■ **Input**
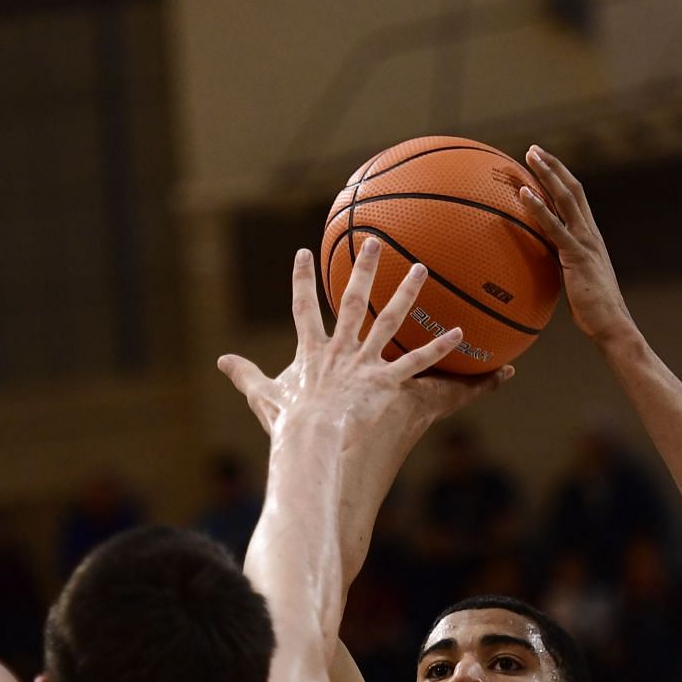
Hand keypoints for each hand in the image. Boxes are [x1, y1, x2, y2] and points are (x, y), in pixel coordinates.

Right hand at [219, 239, 512, 447]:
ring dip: (406, 293)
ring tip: (420, 267)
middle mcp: (340, 349)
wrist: (308, 440)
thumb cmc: (286, 423)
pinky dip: (438, 348)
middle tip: (374, 240)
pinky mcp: (384, 382)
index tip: (303, 253)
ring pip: (389, 320)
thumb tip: (222, 361)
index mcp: (311, 351)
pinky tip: (460, 333)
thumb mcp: (262, 395)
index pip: (303, 308)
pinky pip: (416, 362)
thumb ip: (244, 375)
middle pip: (353, 301)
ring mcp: (363, 363)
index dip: (302, 280)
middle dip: (363, 269)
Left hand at [518, 146, 634, 344]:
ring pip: (565, 199)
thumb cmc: (593, 311)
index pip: (576, 200)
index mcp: (591, 238)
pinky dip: (538, 208)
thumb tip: (544, 267)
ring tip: (529, 156)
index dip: (561, 179)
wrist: (612, 325)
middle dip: (552, 167)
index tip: (545, 163)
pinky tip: (523, 194)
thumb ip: (563, 268)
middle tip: (533, 149)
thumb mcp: (575, 283)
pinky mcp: (577, 256)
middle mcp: (590, 234)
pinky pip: (555, 227)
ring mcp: (585, 242)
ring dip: (547, 174)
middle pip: (572, 190)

■ **About this exercise**
Only the lines above that hold "index" are wanted. Show every one of them.

■ **Expected answer**
index tip: (303, 253)
index mcp: (311, 351)
index pip: (303, 308)
index dip: (302, 280)
index pip: (576, 200)
index mcp: (591, 238)
index dip: (561, 179)
index tip: (545, 163)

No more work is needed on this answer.